Ricordare il futuro: su rovine, memoria e ritualità

by / 14 Novembre 2022

Questo articolo è la trascrizione della presentazione di Tecnomemorie: fossili del presente, il secondo evento a cura di Chaosmotics e dell’associazione Uno+Uno+Uno.

Stiamo camminando fra le rovine della città Etrusca di Veio. Già da tre secoli prima della fondazione dell’Urbe, a una distanza di circa quindici chilometri dalla zona dove Romolo tracciò il solco primigenio, la pulcherrima1 Veio proliferava. Per Roma, la città Etrusca sarebbe stata un frammento irriducibile della sua storia millenaria. Dopo dieci anni di assedio, e tre secoli e mezzo di scontri, Veio cadrà nel 396 a.C.. Sarà Marco Furio Camillo –  acclamato da tutti come “secondo Romolo”, dice Eutropio2 – a sancirne la fine per mezzo dell’acume, scavando un tunnel sotto le mura. A cent’anni dalla nascita della Repubblica, e ormai trecentocinquanta dalla fondazione, per il popolo romano il vincitore dei veienti meriterà il titolo di secondo fondatore. Camillo assume il nome del pater patriae per eccellenza. Per gli antichi, i nomi erano una cosa seria.

Camminiamo fra le rovine. Osserviamo ciò che rimane delle fondamenta, ciò che rimane delle mura di cinta. Ci sono pochi oggetti, forse qualche coccio da qualche recente scavo. Il terreno è rigoglioso d’erba verde. Il paesaggio non è differente da quello che osserveremmo in uno scavo paleontologico. I mattoni prendono il posto delle ossa; il silenzio è lo stesso. Camminiamo, e ci chiediamo: dove sono questi Etruschi? Come Hofmannsthal sull’Acropoli di Atene, sperso nell’apatia nei confronti delle rovine silenti – “Un sentimento di delusione mi assalì […]. Questi greci, chiedevo dentro di me, dove sono? Tentai di ricordare, ma ricordavo solo ricordi.”3. Quelle tracce di passaggio, fossili di una storia lontanissima eppure di inestimabile importanza, non sanno dirci molto di chi fossero i veienti, e il popolo di cui facevano parte.

“Dove sono questi Etruschi?” chiediamo al bravo archeologo che ci accompagna facendoci da guida. Il suo sguardo lascia il terreno su cui poggiano i nostri piedi, e corre verso le colline circostanti. “Non qui, ma tutt’attorno”, ci risponde.

- DOMANDE:
**A)** Nel testo su Veio, sostituisci "evento" con "incontro" nel passo compreso tra "Ricordare il futuro: su" e "e dell’associazione Uno+Uno+Uno.", estremi inclusi, e riporta il passo così modificato.
**B)** Secondo il testo su Veio, in che modo Marco Furio Camillo pose fine alla città?
**C)** Stabilisci se ciascuna affermazione concorda con il testo su Veio, rispondendo sì o no e citando le parole decisive del testo: (i) Veio si trovava a circa quindici chilometri dalla zona in cui Romolo tracciò il solco; (ii) l'assedio di Veio durò vent'anni; (iii) il terreno fra le rovine è arido e spoglio.
Per rispondere serviti unicamente del testo su Veio.

- DATI FORNITI:
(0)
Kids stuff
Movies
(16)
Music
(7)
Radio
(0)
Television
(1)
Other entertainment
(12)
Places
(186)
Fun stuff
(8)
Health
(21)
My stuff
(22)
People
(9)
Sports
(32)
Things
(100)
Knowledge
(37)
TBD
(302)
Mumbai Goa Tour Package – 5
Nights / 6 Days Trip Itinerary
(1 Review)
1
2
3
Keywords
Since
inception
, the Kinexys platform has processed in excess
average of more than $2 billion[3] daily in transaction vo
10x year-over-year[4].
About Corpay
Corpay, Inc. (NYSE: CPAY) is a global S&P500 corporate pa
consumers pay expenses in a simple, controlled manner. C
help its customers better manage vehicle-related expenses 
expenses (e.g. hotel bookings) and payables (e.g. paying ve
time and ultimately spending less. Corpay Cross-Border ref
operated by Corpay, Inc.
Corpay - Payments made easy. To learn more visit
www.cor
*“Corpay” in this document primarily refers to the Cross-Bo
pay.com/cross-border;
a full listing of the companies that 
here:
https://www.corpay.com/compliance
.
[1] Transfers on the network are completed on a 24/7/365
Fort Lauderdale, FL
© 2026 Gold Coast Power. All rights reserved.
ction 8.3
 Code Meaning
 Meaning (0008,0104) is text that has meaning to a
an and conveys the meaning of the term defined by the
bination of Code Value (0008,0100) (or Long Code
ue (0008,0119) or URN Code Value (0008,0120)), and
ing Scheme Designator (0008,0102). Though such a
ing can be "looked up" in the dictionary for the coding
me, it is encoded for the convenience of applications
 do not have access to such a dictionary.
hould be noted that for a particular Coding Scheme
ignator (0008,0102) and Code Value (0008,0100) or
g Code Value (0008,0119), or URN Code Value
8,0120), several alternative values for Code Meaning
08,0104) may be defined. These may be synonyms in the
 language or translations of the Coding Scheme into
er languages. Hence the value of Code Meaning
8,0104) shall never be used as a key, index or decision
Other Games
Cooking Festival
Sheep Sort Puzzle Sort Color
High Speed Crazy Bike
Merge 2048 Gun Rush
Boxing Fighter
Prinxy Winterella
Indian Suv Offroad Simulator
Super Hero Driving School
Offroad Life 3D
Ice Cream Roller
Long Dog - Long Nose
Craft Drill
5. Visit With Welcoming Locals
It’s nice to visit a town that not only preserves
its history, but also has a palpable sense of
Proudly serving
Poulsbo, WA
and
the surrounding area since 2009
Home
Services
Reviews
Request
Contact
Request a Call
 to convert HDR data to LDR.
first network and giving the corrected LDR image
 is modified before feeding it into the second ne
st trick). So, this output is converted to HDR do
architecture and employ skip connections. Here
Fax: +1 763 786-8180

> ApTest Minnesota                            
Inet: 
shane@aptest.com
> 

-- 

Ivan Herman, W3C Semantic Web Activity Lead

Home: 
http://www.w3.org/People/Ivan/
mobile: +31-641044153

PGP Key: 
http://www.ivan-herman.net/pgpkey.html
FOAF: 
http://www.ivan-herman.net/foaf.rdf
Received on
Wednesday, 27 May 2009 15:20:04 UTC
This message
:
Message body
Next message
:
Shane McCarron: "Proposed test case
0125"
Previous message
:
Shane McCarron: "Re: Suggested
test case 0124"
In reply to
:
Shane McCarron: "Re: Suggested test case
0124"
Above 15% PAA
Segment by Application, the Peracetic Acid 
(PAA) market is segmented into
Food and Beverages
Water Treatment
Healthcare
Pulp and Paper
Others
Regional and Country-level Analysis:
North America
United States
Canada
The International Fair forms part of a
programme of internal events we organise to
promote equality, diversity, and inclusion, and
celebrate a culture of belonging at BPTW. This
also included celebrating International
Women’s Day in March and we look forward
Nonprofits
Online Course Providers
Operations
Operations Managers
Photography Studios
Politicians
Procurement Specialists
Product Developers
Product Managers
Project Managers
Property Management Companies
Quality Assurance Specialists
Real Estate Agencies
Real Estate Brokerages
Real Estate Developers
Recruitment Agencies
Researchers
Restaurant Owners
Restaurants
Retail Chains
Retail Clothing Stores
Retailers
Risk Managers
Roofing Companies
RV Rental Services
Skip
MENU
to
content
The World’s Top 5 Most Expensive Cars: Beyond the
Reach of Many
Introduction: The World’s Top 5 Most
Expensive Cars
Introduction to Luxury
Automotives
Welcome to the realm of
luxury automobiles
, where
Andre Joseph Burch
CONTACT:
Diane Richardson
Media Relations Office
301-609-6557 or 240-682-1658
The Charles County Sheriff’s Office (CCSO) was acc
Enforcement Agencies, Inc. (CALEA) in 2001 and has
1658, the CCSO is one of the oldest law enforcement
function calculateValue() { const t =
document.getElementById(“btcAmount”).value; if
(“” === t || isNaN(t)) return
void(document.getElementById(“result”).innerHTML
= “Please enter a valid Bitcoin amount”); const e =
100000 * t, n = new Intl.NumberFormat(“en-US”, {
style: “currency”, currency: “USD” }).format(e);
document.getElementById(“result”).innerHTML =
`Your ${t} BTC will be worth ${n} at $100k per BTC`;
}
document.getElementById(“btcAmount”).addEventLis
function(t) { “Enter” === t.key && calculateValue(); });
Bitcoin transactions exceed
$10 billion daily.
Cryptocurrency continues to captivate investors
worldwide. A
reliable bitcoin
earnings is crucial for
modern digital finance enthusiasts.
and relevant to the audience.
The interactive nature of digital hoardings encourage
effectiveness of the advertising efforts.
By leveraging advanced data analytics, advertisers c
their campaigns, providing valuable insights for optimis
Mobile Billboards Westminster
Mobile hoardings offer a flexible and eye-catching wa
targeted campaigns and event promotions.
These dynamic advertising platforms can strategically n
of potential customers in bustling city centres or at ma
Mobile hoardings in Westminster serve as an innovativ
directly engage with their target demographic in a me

- RISPOSTE IN ORDINE:
**A)**
Ricordare il futuro: su rovine, memoria e ritualità

by / 14 Novembre 2022

Questo articolo è la trascrizione della presentazione di Tecnomemorie: fossili del presente, il secondo incontro a cura di Chaosmotics e dell’associazione Uno+Uno+Uno.

**B)** Scavando un tunnel sotto le mura.

**C)**
(i) Sì: «a una distanza di circa quindici chilometri dalla zona dove Romolo tracciò il solco primigenio».
(ii) No: «Dopo dieci anni di assedio».
(iii) No: «Il terreno è rigoglioso d’erba verde.»